### What the exercise asks
Reproduce the Diwali sweets text word for word, in full.

Diwali (or Deepavali or Dipavali) is the festival of lights celebrated by Hindus, Jains, Sikhs and some Buddhists in the autumn to signify the victory of good over evil. This year, it falls on Saturday, Nov. 14.
Preparations start with a deep cleaning of your home to get rid of unwanted things you no longer have use for. Homes are lit up with diyas, which instantly brighten up every corner, signifying light over darkness, welcoming prosperity and wealth into your life. And then, of course, comes the cooking: an array of savory and sweet snacks to enjoy with your friends and family.
One of the most important aspects of any special occasion in Indian culture are the desserts. There are hundreds of varieties across the country, but I chose barfi, peda and kheer, as they were a big part of my upbringing. The recipes are simple to make and use very few ingredients. Whether or not you are celebrating Diwali, these sweets are sure to hit the spot.
I am keeping my celebrations very low-key this year, given the ongoing pandemic, but that doesn't mean I can't enjoy treats for my favorite holiday.
This coconut barfi was one of the first desserts I learned to make in my mother’s kitchen. It is usually made with fresh grated coconut, but that is not as readily available to everyone, which is why I recommend dry, unsweetened, desiccated coconut for this recipe. It is reconstituted with whole milk and cooked with condensed milk until lightly toasted, then topped with a roughly chopped, salted butter crumble, which adds a mild, nutty flavor with a hint of pine. If that's not your thing, you can substitute with pecans, walnuts or almonds.
Peda or “pera” are a genre of sweets from India that are fudge-like in consistency and can be formed into various shapes and sizes. Traditionally, they're made with khoya or milk solids, sweeteners such as sugar, jaggery or condensed milk, and a mixture of nuts. Khoya is made by reducing whole milk for hours, until all the water has evaporated and you're left with a soft brown mass. To cut down on the cook time, this recipe substitutes khoya for milk powder, and the dish turns out just as creamy, soft and melt-in-your-mouth delicious. Infusing the base with saffron gives it a bright yellow color with floral honey notes. These pedas freeze and travel extremely well, which means they are easy to share with friends and family during the holidays.
Kheer is a rice pudding made by reducing milk, sugar, dried fruits and spices like cardamom, cinnamon and saffron. There are many different variations on kheer across India. The most common base is rice, which is what I have used in this recipe, but other versions include tapioca balls, vermicelli noodles and grated bottle gourd. You can use any short-grain rice, but using the floral basmati variety is what makes the flavor so uniquely Indian and special. Creamy and comforting, this dessert is a sure crowd-pleaser.

(Saved data entries)
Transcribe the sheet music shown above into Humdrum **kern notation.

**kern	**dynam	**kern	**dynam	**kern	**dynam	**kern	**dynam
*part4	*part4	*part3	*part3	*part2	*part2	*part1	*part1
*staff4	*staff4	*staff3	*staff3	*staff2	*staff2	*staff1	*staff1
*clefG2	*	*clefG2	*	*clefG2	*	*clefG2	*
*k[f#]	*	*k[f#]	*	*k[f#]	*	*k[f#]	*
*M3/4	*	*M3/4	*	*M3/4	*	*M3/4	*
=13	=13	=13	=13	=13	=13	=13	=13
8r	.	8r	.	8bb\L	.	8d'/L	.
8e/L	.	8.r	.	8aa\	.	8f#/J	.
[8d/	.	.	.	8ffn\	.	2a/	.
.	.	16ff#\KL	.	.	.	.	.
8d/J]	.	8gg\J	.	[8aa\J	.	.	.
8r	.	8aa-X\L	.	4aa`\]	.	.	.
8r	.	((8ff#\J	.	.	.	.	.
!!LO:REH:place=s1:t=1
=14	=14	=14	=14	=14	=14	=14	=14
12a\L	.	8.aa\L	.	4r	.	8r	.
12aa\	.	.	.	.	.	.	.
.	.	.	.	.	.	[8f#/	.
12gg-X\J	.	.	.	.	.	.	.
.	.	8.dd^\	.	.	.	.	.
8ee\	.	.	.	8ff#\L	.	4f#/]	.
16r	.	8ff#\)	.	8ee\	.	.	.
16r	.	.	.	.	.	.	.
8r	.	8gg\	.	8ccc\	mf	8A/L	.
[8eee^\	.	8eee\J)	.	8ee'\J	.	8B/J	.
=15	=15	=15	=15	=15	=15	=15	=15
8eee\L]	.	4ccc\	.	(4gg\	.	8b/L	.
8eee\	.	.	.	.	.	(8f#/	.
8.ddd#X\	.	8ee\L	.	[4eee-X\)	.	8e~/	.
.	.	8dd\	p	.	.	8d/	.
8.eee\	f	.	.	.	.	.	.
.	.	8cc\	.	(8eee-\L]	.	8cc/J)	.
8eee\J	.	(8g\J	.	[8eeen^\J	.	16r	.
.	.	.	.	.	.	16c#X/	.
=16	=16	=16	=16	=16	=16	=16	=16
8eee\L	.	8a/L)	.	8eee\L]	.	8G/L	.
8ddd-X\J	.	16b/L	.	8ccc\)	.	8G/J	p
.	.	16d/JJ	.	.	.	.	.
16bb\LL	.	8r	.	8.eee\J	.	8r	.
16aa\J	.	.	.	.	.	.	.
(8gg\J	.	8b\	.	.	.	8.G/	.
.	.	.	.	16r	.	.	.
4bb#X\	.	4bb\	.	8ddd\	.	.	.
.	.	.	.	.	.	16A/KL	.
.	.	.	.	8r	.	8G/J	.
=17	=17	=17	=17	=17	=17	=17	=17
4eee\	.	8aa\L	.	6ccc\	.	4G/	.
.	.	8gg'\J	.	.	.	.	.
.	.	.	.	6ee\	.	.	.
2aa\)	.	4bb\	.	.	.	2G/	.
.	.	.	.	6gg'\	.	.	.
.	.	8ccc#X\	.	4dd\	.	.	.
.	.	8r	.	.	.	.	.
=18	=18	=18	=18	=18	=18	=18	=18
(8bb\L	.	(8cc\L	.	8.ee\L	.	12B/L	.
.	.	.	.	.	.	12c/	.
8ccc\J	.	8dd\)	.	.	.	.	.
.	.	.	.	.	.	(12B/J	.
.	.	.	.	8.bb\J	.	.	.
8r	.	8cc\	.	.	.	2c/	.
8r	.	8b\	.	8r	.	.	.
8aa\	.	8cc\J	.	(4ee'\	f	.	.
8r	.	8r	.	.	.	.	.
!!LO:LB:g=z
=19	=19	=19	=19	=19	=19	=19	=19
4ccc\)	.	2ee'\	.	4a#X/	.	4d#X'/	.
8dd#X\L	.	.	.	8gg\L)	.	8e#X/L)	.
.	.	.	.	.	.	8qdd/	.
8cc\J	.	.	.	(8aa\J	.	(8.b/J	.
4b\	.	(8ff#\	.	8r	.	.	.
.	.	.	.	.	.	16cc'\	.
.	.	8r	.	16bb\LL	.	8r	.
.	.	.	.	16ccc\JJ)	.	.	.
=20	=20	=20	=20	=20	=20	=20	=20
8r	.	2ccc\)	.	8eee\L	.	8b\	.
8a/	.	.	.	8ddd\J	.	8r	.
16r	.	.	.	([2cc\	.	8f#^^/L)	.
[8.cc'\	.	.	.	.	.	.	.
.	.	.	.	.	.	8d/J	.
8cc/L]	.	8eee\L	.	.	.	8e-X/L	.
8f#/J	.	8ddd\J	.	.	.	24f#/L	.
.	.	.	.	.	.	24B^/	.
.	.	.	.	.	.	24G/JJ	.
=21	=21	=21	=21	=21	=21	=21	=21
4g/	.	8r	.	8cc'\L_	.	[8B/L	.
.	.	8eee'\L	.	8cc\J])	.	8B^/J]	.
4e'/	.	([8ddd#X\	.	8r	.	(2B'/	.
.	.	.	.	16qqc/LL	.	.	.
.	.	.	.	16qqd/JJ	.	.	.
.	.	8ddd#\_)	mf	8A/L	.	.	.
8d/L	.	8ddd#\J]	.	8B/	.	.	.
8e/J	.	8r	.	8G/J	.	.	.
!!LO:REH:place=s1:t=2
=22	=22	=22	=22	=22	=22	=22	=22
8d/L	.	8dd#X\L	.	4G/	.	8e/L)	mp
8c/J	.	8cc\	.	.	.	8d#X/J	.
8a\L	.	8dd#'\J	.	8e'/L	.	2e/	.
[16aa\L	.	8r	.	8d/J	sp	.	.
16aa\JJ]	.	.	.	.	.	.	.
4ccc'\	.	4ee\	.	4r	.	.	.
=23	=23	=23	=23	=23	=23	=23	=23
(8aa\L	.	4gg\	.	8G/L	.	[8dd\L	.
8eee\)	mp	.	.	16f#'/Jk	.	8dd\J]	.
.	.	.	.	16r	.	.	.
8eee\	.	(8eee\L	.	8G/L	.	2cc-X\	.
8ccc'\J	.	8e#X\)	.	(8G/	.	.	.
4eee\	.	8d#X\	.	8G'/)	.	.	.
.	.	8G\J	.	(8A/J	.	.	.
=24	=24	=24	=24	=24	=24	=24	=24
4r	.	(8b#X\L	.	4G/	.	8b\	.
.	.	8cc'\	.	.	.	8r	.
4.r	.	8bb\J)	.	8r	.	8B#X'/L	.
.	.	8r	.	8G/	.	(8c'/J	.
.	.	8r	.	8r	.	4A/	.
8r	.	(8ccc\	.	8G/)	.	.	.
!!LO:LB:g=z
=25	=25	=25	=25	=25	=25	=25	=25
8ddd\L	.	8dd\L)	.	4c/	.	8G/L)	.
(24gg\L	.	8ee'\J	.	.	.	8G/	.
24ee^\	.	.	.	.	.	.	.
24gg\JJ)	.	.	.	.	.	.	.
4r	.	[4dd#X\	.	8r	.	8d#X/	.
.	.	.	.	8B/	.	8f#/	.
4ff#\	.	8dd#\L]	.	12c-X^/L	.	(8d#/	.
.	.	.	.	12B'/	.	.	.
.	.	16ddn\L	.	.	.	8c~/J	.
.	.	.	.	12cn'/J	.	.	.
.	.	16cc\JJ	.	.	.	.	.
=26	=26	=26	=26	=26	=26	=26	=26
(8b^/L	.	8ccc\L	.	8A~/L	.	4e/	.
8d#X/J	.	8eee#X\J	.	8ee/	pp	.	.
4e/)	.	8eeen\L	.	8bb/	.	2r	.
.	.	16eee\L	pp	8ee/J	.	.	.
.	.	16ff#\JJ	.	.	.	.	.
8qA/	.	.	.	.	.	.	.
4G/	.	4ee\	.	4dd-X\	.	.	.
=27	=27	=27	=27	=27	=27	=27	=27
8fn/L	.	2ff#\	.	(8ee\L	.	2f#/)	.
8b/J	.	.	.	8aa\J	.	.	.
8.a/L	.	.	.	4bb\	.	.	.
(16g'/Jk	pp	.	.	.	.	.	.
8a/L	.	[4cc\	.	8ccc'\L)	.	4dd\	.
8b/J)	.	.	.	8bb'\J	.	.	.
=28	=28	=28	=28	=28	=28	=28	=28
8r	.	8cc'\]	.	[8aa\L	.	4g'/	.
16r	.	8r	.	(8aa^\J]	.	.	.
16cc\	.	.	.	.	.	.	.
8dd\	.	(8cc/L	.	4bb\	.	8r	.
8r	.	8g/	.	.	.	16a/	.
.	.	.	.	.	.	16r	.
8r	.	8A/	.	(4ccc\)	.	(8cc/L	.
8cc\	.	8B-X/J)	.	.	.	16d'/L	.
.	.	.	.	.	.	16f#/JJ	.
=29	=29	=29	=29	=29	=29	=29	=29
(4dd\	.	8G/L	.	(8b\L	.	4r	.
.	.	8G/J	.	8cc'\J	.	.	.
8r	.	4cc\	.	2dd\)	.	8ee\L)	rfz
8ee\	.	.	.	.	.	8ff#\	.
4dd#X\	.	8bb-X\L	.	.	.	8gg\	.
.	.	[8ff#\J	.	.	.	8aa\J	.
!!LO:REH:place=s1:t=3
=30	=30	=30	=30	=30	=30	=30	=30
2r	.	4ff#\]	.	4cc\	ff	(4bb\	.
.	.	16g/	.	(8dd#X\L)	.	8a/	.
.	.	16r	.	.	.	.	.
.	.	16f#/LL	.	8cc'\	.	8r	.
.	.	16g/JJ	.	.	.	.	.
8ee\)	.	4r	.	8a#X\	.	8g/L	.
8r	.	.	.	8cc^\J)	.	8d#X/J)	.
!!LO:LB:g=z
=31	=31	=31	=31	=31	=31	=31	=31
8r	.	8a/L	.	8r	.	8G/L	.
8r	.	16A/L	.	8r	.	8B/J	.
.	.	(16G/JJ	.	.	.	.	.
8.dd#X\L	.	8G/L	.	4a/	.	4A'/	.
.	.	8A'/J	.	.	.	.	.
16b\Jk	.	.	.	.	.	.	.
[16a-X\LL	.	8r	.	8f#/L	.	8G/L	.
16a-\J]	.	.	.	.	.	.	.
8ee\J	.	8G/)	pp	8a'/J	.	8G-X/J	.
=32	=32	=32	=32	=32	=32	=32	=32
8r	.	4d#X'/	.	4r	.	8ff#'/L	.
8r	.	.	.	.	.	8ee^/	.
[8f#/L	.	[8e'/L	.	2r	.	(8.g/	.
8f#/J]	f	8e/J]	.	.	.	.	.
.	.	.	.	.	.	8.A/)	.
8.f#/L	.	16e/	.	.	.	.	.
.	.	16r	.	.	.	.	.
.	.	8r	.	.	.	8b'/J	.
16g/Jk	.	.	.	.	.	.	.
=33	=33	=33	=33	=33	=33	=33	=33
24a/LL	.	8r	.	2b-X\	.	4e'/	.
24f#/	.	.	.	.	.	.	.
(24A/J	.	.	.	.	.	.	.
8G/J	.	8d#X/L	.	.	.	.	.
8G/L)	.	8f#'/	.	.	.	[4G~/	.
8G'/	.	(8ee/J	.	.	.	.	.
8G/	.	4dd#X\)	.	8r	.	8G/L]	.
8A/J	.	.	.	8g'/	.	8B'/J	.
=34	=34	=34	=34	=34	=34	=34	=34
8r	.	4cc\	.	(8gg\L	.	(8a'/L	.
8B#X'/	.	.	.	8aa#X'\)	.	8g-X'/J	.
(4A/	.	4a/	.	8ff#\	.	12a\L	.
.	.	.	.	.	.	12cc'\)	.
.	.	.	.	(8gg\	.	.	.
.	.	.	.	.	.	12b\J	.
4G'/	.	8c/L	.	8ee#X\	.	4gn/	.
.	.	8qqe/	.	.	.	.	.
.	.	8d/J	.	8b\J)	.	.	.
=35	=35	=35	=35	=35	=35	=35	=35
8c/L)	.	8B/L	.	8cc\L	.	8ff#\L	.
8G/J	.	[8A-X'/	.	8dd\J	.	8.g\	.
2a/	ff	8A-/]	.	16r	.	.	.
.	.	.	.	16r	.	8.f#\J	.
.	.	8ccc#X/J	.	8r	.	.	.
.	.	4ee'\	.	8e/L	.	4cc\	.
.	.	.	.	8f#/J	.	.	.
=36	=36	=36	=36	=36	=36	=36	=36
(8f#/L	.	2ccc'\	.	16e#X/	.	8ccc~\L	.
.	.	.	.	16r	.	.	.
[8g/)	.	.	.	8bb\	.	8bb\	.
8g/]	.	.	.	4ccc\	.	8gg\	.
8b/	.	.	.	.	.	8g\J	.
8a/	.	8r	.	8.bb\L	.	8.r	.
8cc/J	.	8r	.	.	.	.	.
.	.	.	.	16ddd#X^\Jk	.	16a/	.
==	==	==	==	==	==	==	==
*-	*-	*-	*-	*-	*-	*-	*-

### Output of the exercise
Diwali (or Deepavali or Dipavali) is the festival of lights celebrated by Hindus, Jains, Sikhs and some Buddhists in the autumn to signify the victory of good over evil. This year, it falls on Saturday, Nov. 14.
Preparations start with a deep cleaning of your home to get rid of unwanted things you no longer have use for. Homes are lit up with diyas, which instantly brighten up every corner, signifying light over darkness, welcoming prosperity and wealth into your life. And then, of course, comes the cooking: an array of savory and sweet snacks to enjoy with your friends and family.
One of the most important aspects of any special occasion in Indian culture are the desserts. There are hundreds of varieties across the country, but I chose barfi, peda and kheer, as they were a big part of my upbringing. The recipes are simple to make and use very few ingredients. Whether or not you are celebrating Diwali, these sweets are sure to hit the spot.
I am keeping my celebrations very low-key this year, given the ongoing pandemic, but that doesn't mean I can't enjoy treats for my favorite holiday.
This coconut barfi was one of the first desserts I learned to make in my mother’s kitchen. It is usually made with fresh grated coconut, but that is not as readily available to everyone, which is why I recommend dry, unsweetened, desiccated coconut for this recipe. It is reconstituted with whole milk and cooked with condensed milk until lightly toasted, then topped with a roughly chopped, salted butter crumble, which adds a mild, nutty flavor with a hint of pine. If that's not your thing, you can substitute with pecans, walnuts or almonds.
Peda or “pera” are a genre of sweets from India that are fudge-like in consistency and can be formed into various shapes and sizes. Traditionally, they're made with khoya or milk solids, sweeteners such as sugar, jaggery or condensed milk, and a mixture of nuts. Khoya is made by reducing whole milk for hours, until all the water has evaporated and you're left with a soft brown mass. To cut down on the cook time, this recipe substitutes khoya for milk powder, and the dish turns out just as creamy, soft and melt-in-your-mouth delicious. Infusing the base with saffron gives it a bright yellow color with floral honey notes. These pedas freeze and travel extremely well, which means they are easy to share with friends and family during the holidays.
Kheer is a rice pudding made by reducing milk, sugar, dried fruits and spices like cardamom, cinnamon and saffron. There are many different variations on kheer across India. The most common base is rice, which is what I have used in this recipe, but other versions include tapioca balls, vermicelli noodles and grated bottle gourd. You can use any short-grain rice, but using the floral basmati variety is what makes the flavor so uniquely Indian and special. Creamy and comforting, this dessert is a sure crowd-pleaser.